2026年の賃貸経営。防災が付加価値になる時代の内窓DIY

完成した内窓

2月から続いている不穏なニュース。石油や電気、これからどうなるんだろう……と、不安を感じている方も多いのではないでしょうか。

今は「引っ越しして心機一転!」という空気ではないかもしれません。

でも、先が見えない時期だからこそ、入居者さんが今一番求めているのは「この部屋、この窓なら安心だ」という安心感です。

特に、台風や大地震が激甚化している今、窓の強度や気密性を見直したいと感じる方も増えているようです。工業地帯やコンビナートが近い立地なら、なおさらです。

そこで今回は、私が実際に作った内窓DIYをご紹介します。女性一人で、数時間でできました。

15,000円以下で窓の防衛力を上げ、断熱性能も手に入れ、マスキングテープで原状回復も完璧。そんな実用的な選択肢をまとめてみました。大家さんも入居者さんも、お互いがこれなら安心と思える、今の時代にちょうどいい窓のアップデートです。

目次

まずは採寸して、ホームセンターへ

窓の縦横を測って、近くのホームセンターへ。今回アップデートするのは、和室の引き戸タイプの窓(1,785mm×1,300mm)です。

中空ポリカのコーナーに行くと、店員さんがQRコードを教えてくれた。読み込むと窓サイズを入力するだけで必要な材料が自動計算できる優れもの。これは助かりました。

迷ったのはポリカの色。白(2,150円)か、30円高いけど遮熱グレードの緑(2,180円)か。性能も捨てがたかったけど、やっぱり部屋の雰囲気も大事ですよね。白を2枚選びました。
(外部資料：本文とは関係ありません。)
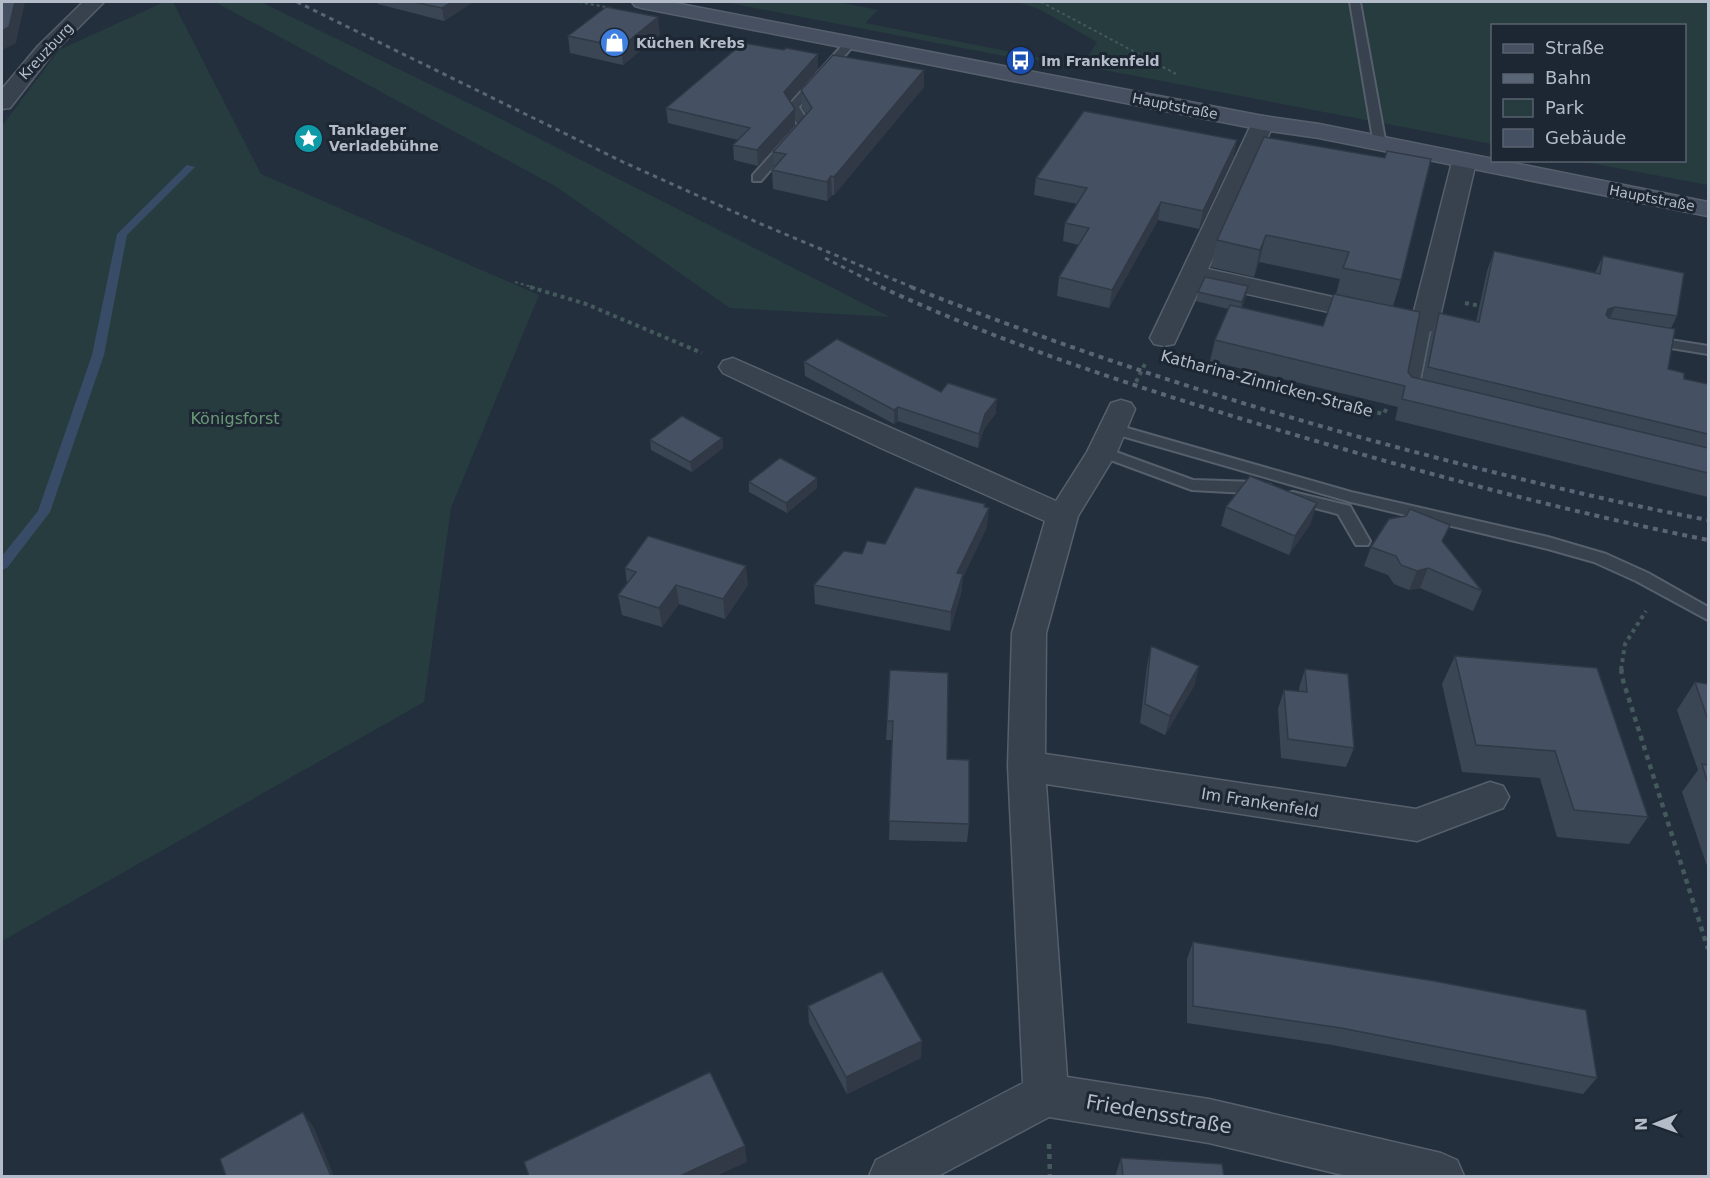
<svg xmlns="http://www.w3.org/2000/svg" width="1710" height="1178" viewBox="0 0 1710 1178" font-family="'DejaVu Sans',sans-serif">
<rect width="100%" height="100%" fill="#242f3e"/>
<path fill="#263c3f" d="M164,2H173L261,174L539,295L451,508L424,702L2,941V126L59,50Z
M215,2H261L493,115L890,317L730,308L555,186Z
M724,2H838L878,10L865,23L1082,66L1097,42L1039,9L1017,2H1708V185L1579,161L1684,160V26H1492V144L1083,66L1004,56Z"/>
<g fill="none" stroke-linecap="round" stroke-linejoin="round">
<path fill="#394c67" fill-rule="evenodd" d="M187,165L195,167L127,235L104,355L50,512L7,568L2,570V556L38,511L92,355L117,234Z"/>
<defs>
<path id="lane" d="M1350,2H1360L1386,145L1380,148L1374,145Z
M851,39L855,40V44L799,107L810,125L808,127L761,181H753V175L798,125L787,107L789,105L847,40Z
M1424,321L1431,325L1418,391L1423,395L1416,399L1405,396L1403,393L1417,325Z
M1651,337L1708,346V354L1646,344L1644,341Z
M1113,424L1351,492L1548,537L1606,554L1648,573L1708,607V620L1636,581L1594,562L1548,549L1351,502L1108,432L1106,429Z
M1102,447L1193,480L1256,482L1270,485L1273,489L1265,494L1192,490L1097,455L1095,452L1097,449Z
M1293,492L1350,506L1370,541L1368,545H1356L1338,514L1288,501L1285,497L1288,493Z"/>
<path id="street" d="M83,2H104L52,54L10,108L2,109V89L38,46Z
M1263,116L1271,118L1274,123L1208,269L1413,315L1452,162L1456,157L1464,155L1472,157L1476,162L1438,325L1434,331L1424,333L1202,284L1174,344L1164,346L1154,344L1150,338L1252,123L1255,118Z
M733,358L1056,501L1087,452L1111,403L1121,400L1131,403L1135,409L1117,452L1078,516L1046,633L1045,754L1416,809L1490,782L1503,786L1509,797L1503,808L1417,841L1046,784L1067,1077L1209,1099L1441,1153L1457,1160L1464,1176H1347L1209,1143L1049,1117L938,1176H869L876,1160L1023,1083L1008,766L1012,633L1045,521L883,449L723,373L719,367L723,361Z"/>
<path id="secondary" d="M632,2H670L1263,116L1319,124L1708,202V216L1319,138L1263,130L642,8L635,6Z"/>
</defs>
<use href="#lane" stroke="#565f6c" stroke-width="4"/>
<use href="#street" stroke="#565f6c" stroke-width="3"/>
<use href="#secondary" stroke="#565f6c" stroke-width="3"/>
<path stroke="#44595c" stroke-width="2" stroke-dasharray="3 3" stroke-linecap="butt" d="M579,2L611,8
M1041,2L1178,75
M515,282L535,288"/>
<path stroke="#44595c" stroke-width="4" stroke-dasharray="4 4" stroke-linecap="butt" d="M530,287L586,304L702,353
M1465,303L1481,306
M1184,361L1383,414L1388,407
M1136,382L1146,362
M1621,670L1625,644L1646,611"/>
<path stroke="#44595c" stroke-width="4.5" stroke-dasharray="5 5" stroke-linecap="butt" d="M1622,669L1621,674L1708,949
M1049,1144L1050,1176"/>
<use href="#lane" fill="#38414e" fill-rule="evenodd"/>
<use href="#street" fill="#38414e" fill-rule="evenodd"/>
<use href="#secondary" fill="#465061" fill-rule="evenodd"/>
<path stroke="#5a6575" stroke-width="3" stroke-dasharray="4.5 4.5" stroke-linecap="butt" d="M297,2L623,162L761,224L914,288
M825,258L884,288"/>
<path stroke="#5a6575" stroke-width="4" stroke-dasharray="5 5" stroke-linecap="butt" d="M881,287C1010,347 1145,390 1282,431C1423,473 1564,511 1708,540
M911,287C1092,359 1279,418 1469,466C1548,486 1627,505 1708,520"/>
</g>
<path fill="#3b4654" d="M377,2H473L444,21L378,4Z
M660,34L623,65L570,53L568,36Z
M784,50L818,54V69L790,101L795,109V125L758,166L734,160L733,145L738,140L668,123L666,108Z
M924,70V87L834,195H832L827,201L773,189L772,170L774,168L773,152L806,114L802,107L801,90Z
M1264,137L1401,280L1393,306L1408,372L1412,377L1422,380L1431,334L1439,313L1476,322L1487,271L1494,251L1595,273L1603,256L1677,316L1671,328L1668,369L1684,379L1708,384V497L1395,420L1398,407L1210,361L1215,340L1228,309L1196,301L1198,292L1246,296L1242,307L1323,326L1336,294L1340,279L1259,262L1254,277L1211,267L1217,240Z
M1237,140L1233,158L1199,229L1158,220L1109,308L1057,296L1059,277L1079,245L1063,241L1065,223L1077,204L1034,195L1036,178Z
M804,362L941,392L996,413L984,429L978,448L898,421L894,424L805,376Z
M722,438L723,448L692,472L651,450L650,440Z
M749,482L817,488L787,513L749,492Z
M985,504L987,527L963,577L961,593L950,631L815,604L814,585L862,554L885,544Z
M1226,507L1311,523L1289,555L1221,526Z
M1443,543L1482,591L1473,611L1420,588L1409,590L1394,584L1388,575L1364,566L1371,547Z
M625,568L748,585L725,619L679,604L662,627L622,615L618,595L627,583Z
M1151,646L1199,666L1194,686L1165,735L1140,723L1147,666Z
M1455,656L1648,817L1629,844L1557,837L1540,778L1462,772L1442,684Z
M1305,669L1354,748L1346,767L1281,758L1278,709L1284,690L1299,691V688Z
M890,670L947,759L969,824L967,842L889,840L892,740H886Z
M1695,682L1708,684V869L1682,792L1698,770L1677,710Z
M1193,942L1597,1078L1583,1094L1332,1045L1187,1023V959Z
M808,1006L921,1058L847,1094L809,1023Z
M1121,1158L1224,1176H1116V1174Z"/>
<path fill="#303945" d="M15,2H25L16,43L2,50V31Z
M452,2H473L444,21L442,8Z
M658,17L660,34L623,65L621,47Z
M818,54V69L785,107L784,92Z
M924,70V87L834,195V177Z
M795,109V125L758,166L757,150Z
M1237,140L1233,158L1199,229L1203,211Z
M831,176L832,195L827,201V182Z
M1161,202L1158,220L1109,308L1112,290Z
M1266,235L1259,262L1254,277L1260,250Z
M1248,286L1246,296L1240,312L1242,302Z
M1615,307L1605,328L1598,330L1608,309Z
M997,399L996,413L984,429L978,448L979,434L985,414Z
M898,407V421L894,424V410Z
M722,438L723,448L692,472L690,462Z
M817,478V488L787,513L786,503Z
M1317,503L1311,523L1289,555L1295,536Z
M985,504L984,518L989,508L987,527L963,577L961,593L950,631L951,612L957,573Z
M746,566L748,585L725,619L723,599Z
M1428,568L1420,588L1409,590L1417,571Z
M676,585L679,604L662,627L659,608Z
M1199,666L1194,686L1165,735L1170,716Z
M922,1041L921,1058L847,1094L846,1077Z
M303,1112L314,1128L334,1176H331Z
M745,1146L747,1162L716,1176H680Z"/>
<path fill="#455162" stroke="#303945" stroke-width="1.5" d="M2,2H15L9,27L2,31Z
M414,2H452L442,8Z
M606,7L658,17L621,47L568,36Z
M743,43L784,50L786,48L818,54L784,92L795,109L757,150L733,145L750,128L666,108Z
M833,55L924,70L834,177L831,176L827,182L772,170L786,154L773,152L812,108L801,90Z
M1084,111L1237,140L1203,211L1161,202L1112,290L1059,277L1089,228L1065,223L1087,188L1036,178Z
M1264,137L1385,158L1387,151L1431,159L1401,280L1343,268L1349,252L1266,235L1260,250L1217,240Z
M1494,251L1600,274L1603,256L1684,273L1677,316L1615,307L1608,309L1606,315L1609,318L1675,329L1668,369L1684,373V379L1708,384V434L1428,367L1439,313L1479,322Z
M1205,277L1248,286L1242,302L1198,292Z
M1334,294L1420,312L1408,372L1412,377L1708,448V473L1402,399L1405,386L1215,340L1230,305L1323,326Z
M837,339L941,392L948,383L997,399L985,414L979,434L898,407L894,410L804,362Z
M682,416L722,438L690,462L650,440Z
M780,458L817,478L786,503L749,482Z
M1250,476L1317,503L1295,536L1226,507Z
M915,487L985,504L984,507L989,508L957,573L963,574L951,612L814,585L844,551L862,554L867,541L885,544Z
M1410,509L1450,525L1442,541L1482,591L1428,568L1417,571L1401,565L1396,556L1371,547L1389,519L1406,516Z
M648,536L746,566L723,599L676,585L659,608L618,595L636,572L625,568Z
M1151,646L1199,666L1170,716L1145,704Z
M1455,656L1597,668L1648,817L1574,810L1555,751L1476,745Z
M1305,669L1348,674L1354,748L1288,739L1284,690L1307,692Z
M890,670L948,673L947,759L969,760V824L889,821L893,721H887Z
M1695,682L1708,684V720Z
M1702,764L1708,765V784Z
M1193,942L1434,981L1586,1010L1597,1078L1341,1028L1193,1006Z
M882,971L922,1041L846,1077L808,1006Z
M710,1072L745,1146L680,1176H529L524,1162Z
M303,1112L331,1176H226L220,1159Z
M1121,1158L1222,1164L1224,1176H1123Z"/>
<defs>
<symbol id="shop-disc" viewBox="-11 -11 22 22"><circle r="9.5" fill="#3f7fe0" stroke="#1d2633"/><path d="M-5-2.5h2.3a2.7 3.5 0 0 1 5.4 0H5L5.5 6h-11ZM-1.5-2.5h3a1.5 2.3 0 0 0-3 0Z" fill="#fff"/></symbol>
<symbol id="bus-disc" viewBox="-11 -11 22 22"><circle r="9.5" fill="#1a4fb4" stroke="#1d2633"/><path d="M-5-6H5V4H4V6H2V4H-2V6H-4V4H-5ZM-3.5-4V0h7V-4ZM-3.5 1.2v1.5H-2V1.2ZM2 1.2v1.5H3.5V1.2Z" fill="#fff"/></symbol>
<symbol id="sight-disc" viewBox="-11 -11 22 22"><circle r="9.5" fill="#0f9aa8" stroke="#1d2633"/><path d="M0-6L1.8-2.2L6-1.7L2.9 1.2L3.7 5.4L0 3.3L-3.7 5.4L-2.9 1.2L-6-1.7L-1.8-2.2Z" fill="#fff"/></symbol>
</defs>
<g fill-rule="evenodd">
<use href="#shop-disc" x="598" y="26" width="33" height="33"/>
<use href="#bus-disc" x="1004" y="44" width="33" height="33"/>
<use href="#sight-disc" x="292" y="122" width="33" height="33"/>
</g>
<g text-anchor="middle" stroke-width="6" stroke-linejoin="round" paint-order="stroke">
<g font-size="14" font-weight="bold" fill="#b4bcc9" stroke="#1d2633" text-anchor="start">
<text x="636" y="48">Küchen Krebs</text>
<text x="1041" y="66">Im Frankenfeld</text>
<text x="329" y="135">Tanklager<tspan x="329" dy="16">Verladebühne</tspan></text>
</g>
<g font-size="14" fill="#b4bcc9" stroke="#1d2633">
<text transform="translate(46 51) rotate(-47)" y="5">Kreuzburg</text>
<text transform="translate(1175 106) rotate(11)" y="5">Hauptstraße</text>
<text transform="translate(1652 198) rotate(11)" y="5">Hauptstraße</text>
</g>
<g font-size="16" fill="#b4bcc9" stroke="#1d2633">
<text transform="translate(1267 383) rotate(15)" y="6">Katharina-Zinnicken-Straße</text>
<text transform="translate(1260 802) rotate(9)" y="6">Im Frankenfeld</text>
</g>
<g font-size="16" fill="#6b9a76" stroke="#1d2633">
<text x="235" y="424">Königsforst</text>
</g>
<g font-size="20" fill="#b4bcc9" stroke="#1d2633">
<text transform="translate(1159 1114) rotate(10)" y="7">Friedensstraße</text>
</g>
</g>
<rect width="1710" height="1178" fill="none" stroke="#b4bcc9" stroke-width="6"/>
<rect x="1491" y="24" width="195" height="138" fill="#1d2633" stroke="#59626f" stroke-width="1.5"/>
<rect x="1503" y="44" width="30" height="9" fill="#465061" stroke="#59626f" stroke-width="1.5"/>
<text x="1545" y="54" font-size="18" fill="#b4bcc9">Straße</text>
<rect x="1503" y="74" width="30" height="9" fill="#5a6575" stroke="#59626f" stroke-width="1.5"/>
<text x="1545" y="84" font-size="18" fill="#b4bcc9">Bahn</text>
<rect x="1503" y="99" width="30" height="18" fill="#263c3f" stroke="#59626f" stroke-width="1.5"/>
<text x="1545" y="114" font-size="18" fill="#b4bcc9">Park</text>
<rect x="1503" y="129" width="30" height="18" fill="#455162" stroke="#59626f" stroke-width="1.5"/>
<text x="1545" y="144" font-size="18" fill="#b4bcc9">Gebäude</text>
<g transform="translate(1656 1124) rotate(269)" stroke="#1d2633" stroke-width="4.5" paint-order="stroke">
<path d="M0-4.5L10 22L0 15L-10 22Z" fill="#b4bcc9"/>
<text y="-9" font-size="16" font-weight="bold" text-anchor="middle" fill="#b4bcc9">N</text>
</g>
</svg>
フレームはバラで買うよりセット(7,980円)の方がお得と判断。ポリカと合わせてトータル約12,000円。マスキングテープをカゴに追加して、買い出し完了。

ホームセンター、2往復しました

中空ポリカは大きくて乗用車に入りそうにないので、ホームセンターで1カット100円でカットをお願いすることに。

ところが、1,305mmだったか1,350mmだったか急に自信がなくなって、一度家に帰って計り直した。「よし、1,300mmだ」と確信して、再びホームセンターへ。

カットしてもらって、いざ家ではめてみたら……1センチ短かった(怒)。

あんなに確認したのに!!

でもフレームで隠れる部分だとわかりセーフ。

なかったことにできる、原状回復の知恵

気を取り直して、組み立てに入ります。

賃貸オーナーとして譲れないのが原状回復。木枠に直接両面テープを貼る勇気はないので、まずマスキングテープをぐるりと一周。その上からレールを貼っていきます。

フレームのカットは、たまたま家にあったプラスチック用ノコギリで。店員さんに聞いたら「普通のノコギリで大丈夫ですよ」とのことだったので、特別な道具は不要です。

マステは、この窓サイズなら1本で足りました。 1センチ短かったポリカも、フレームの懐(ふところ)に助けられて無事に収まり、女性一人で数時間で完成!

安心をお互いの価値にする

これからの時代、入居者さんが物件に求めているのは豪華な設備より安心かもしれません。

この内窓DIY、大家さんが先に施工して「うちの物件はここまで考えています」と伝えるのもありですし、入居者さんが自分でやりたい場合も、これなら木枠を傷つけないので、お互いに安心できる選択です。

断熱性能が上がるだけで冬の暖房効率はぐっと変わります。大がかりなリフォームじゃなくても、小さな工夫が入居者さんの「ここに住み続けたい」につながります。

大家さんも入居者さんも、お互いが「これなら安心」と思える。そんな今の時代にちょうどいいアップデート。

まずは窓から、始めてみてください。